Paolo Tullio's Review
I want to start the year in praise of lunch. Of the two main meals of the day it’s the junior partner, it’s taken often in more haste than dinner and it tends to be less elaborate. And yet it has it’s place. Aldous Huxley once said ‘a man may be a pessimistic determinist before lunch and an optimistic believer in free will after it’. A good lunch can have that restorative effect.
And that’s the point: lunch need not necessarily be a quick snack of ill-prepared food, even with but an hour to spend for eating it you can make lunch into a worthy meal. Obviously you can’t linger the way you might over dinner, but choose your restaurant carefully and a good lunch will make the day.
Lunch, like any meal, comes in a variety of forms. There’s the snatched and solitary lunch when it becomes no more than the ingestion of fuel, there’s the lunch that serves a purpose like a meeting of lovers or the conclusion of a business deal, there’s the lunch whose sole purpose is the joy of gastronomy. But if Milton Friedman’s book is right, there’s no such thing as a free lunch.
I tend to review restaurants after a dinner. Not because I think less of lunch, but because most restaurants put more effort into their dinner menu and use it to showcase their better dishes. But there are times when a lunch is exactly what the day requires - when I’m on the road, when I’m in a new city or when I’m hungry at lunchtime. Towards the end of last year I was doing a fair bit of travelling around the country and broke my travelling to eat.
Just outside Horseleap you can find the Temple Spa. It was one of first spas in the country and at first was only that. Recently it’s gone through a major renovation and extension, giving it a whole raft of new treatment rooms and a restaurant which is open to non-residents. A long drive leads you up the new entrance and a short walk gets you to the dining room. It’s décor is fairly simple - it’s not after all the reason that people come here - but it’s comfortable and as you’d expect, the food emphasises the wholesome and healthy.
I was there with Wanda Fitzpatrick who being in the catering industry herself, had suggested the Temple Spa as a good place for lunch. The first look at the menu convinced me that she was right. A three-course lunch plus tea or coffee is €19.50 - not something you see very often. But if you want less than three courses you’ll find the menu is also priced by course - €5.50 for the starter, €9.50 for the main courses and €4.50 for the desserts.
We both began with a warming and well-made carrot and coriander soup and Wanda followed that with the grilled fillets of lemon sole, which cane with small capers and a red onion dressing - surprisingly elaborate for the price. I had a warm open sandwich with char-grilled vegetables, brie and Parma ham, again a more substantial dish than its description had led me to believe.
We finished up with a warm chocolate brownie between us and then took our espressos on the terrace under a weak wintry sun. If you’re on the road between Dublin and Galway, The Temple Spa will break your journey pleasurably.

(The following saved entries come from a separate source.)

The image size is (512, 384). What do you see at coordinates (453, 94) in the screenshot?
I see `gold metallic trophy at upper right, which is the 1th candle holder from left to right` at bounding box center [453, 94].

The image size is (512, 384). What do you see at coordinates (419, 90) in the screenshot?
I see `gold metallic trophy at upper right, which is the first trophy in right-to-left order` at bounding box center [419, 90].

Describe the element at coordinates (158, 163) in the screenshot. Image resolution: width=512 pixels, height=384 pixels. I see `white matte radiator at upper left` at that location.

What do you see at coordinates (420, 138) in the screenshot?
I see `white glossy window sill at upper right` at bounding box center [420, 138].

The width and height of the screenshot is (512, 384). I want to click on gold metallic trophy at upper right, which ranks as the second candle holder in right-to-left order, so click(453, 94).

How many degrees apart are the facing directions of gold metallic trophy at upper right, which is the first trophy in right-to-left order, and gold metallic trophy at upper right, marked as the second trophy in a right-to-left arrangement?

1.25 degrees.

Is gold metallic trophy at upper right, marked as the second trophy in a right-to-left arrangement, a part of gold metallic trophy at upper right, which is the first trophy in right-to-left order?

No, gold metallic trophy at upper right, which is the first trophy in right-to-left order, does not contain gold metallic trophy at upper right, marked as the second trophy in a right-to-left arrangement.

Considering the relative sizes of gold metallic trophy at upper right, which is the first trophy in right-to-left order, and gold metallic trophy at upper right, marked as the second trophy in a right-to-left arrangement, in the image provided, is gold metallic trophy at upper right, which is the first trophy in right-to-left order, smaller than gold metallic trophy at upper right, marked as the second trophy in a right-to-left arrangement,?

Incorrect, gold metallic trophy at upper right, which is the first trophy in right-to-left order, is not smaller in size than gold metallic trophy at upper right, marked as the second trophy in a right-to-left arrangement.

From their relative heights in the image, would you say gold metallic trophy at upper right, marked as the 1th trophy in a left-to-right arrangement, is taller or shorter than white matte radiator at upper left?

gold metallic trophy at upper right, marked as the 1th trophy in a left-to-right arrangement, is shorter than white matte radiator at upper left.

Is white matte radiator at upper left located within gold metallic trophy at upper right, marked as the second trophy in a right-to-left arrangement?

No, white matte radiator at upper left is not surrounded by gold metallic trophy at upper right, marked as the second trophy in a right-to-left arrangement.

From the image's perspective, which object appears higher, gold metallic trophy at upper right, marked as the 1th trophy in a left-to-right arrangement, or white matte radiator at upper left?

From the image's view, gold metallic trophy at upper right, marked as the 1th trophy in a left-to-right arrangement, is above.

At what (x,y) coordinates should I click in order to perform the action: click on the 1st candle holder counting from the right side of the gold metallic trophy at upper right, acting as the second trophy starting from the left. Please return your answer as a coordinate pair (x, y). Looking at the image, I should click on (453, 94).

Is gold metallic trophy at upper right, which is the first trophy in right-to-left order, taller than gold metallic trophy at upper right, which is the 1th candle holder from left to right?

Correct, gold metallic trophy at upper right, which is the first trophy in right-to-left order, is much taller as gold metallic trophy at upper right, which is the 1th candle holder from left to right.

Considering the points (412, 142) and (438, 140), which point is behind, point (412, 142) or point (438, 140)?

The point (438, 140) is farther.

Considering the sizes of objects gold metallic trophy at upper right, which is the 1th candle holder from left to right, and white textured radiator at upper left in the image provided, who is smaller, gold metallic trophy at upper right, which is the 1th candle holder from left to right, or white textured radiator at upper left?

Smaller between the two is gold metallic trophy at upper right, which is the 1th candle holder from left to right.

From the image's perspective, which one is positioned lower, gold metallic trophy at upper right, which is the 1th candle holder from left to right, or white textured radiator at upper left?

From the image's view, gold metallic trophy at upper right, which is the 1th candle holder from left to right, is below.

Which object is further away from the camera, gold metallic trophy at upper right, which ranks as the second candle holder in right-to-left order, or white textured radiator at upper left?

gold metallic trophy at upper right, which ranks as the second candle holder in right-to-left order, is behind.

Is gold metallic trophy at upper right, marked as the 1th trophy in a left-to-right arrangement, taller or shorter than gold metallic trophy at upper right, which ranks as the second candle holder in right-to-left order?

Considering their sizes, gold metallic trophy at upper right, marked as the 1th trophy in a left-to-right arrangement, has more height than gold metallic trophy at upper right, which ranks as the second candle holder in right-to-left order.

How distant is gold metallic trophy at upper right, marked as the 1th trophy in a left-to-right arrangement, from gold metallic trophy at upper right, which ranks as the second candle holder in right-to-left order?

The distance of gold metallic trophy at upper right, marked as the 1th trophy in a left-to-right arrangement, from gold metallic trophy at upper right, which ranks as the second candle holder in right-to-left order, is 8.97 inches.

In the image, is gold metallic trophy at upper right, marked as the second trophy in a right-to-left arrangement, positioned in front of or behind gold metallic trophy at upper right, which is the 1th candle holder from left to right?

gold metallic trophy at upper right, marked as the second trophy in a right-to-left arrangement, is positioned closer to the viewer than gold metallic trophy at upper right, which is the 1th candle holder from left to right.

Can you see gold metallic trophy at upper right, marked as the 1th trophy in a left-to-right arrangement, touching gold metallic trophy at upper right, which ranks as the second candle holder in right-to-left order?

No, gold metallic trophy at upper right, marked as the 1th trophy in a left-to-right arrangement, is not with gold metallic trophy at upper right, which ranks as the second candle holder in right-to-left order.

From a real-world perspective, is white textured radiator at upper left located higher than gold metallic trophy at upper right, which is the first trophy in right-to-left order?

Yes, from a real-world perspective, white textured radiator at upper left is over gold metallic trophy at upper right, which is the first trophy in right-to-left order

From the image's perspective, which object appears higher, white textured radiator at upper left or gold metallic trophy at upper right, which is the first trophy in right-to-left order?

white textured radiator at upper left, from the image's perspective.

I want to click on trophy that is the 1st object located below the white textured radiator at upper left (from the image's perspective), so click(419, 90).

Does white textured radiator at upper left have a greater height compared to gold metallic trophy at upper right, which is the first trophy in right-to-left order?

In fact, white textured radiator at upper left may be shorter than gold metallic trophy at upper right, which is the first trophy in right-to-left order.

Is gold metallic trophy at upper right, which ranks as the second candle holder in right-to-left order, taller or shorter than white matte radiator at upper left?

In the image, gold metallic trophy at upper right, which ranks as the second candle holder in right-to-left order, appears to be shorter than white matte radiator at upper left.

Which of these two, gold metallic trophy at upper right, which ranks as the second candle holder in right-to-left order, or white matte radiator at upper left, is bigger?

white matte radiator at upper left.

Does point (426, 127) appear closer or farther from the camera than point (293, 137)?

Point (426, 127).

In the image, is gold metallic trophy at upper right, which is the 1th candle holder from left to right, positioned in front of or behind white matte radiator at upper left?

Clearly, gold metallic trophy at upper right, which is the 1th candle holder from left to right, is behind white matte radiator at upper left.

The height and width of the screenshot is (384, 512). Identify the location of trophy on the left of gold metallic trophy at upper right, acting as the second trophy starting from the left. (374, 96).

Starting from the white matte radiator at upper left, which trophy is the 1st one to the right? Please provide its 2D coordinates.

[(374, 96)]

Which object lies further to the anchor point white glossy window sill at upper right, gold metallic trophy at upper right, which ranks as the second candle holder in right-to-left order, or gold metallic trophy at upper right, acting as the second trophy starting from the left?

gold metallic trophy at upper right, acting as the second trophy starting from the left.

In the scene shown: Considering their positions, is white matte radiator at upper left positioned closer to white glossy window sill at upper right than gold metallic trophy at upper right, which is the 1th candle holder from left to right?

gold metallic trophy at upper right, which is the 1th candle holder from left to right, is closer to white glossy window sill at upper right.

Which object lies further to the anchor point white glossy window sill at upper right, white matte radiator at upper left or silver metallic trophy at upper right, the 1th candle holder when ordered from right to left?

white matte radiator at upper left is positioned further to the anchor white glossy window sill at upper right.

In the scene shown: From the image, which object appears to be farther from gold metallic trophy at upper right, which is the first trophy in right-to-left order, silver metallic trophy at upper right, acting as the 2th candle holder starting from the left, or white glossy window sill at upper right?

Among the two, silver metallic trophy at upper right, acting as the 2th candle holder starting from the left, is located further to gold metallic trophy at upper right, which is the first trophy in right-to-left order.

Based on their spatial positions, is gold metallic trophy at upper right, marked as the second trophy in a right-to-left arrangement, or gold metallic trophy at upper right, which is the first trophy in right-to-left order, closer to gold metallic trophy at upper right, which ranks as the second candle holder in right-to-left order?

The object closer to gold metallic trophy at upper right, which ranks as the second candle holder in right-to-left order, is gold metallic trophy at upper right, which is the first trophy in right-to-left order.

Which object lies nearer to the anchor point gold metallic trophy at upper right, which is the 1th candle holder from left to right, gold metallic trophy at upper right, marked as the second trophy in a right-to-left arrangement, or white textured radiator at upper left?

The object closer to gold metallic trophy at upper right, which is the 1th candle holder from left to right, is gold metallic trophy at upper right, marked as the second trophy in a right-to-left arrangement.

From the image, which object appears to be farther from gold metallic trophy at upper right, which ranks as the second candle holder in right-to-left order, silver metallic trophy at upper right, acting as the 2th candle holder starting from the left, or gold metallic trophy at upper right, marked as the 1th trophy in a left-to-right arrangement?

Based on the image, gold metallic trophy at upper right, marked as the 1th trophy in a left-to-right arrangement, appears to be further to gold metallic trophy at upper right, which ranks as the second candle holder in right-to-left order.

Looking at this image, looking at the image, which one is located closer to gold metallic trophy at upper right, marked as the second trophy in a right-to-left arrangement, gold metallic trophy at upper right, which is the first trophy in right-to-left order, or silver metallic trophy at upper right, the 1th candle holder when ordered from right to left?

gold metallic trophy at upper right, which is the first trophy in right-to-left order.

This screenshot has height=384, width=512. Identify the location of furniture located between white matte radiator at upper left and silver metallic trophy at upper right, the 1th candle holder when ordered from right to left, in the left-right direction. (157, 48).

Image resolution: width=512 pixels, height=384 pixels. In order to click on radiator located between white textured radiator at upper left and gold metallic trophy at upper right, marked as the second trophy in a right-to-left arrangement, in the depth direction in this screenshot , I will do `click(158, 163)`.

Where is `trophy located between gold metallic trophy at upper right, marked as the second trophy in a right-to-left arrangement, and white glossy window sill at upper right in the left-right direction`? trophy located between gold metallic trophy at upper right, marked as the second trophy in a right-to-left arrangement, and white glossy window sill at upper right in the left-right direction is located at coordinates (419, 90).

On another occasion I was on my own in Mullingar at lunchtime, where I found Ilia on the main street. Ilia is a coffee house, does hot food and at night becomes a tapas bar. The tapas menu looked interesting, but it being lunchtime I was unable to try them. The lunchtime menu offers soup, various panini, bagels, sandwiches, salads and snacks. I decided to try and choose dishes that were comparable to restaurant dishes, so I began with a Caesar salad and followed with a beef and Guinness pie, which was a special on the day. From a short wine list I chose a glass of Château Haut Rian white at €5.25 and a large bottle of mineral water at €3.95.
I was impressed with my meal, it was well put together and there does appear to be a sense that quality ingredients and novel flavours are part of what Ilia is about. Maybe next time I’ll get to try the tapas. My lunch there cost me €25.90.
If I’m in Dublin I do have my favourites for lunch. Roly’s in Ballsbridge has to be on my list of favourites. It still does what it’s always done well at lunchtime - decent food, very quick and professional service and for the price of a mediocre meal in a pub, you’ll get crisp linen and pleasing surroundings to go with your restorative lunch. It also has one of best value wine lists of any restaurant in the city. Another favourite of mine is the very long-established Dobbins Bistro, which also has the advantage of a fine wine list.
And talking of value, it’s a surprising truth that some of the very best restaurants in the city offer the best value set lunches. Starting in 2008 you can have a three-course lunch with tea or coffee in the Michelin starred Chapter One for €37.50. That’s a sum that’s easy enough to spend in some less than excellent outlets, so you have no excuse for not trying out what the best restaurants have to offer. L’Ecrivain, also with a Michelin star, offers a three-course set lunch for €50 per person.
With all these wonderful possibilities on offer there’s no need for lunch to be nothing more than a re-fuelling stop. Just occasionally you can make lunch into something special and believe me, a good restaurant will do exactly what that word derives from - it will restore you. If Huxley is right you’ll restart your afternoon in a blaze of optimism, and isn’t that just what you need for 2008?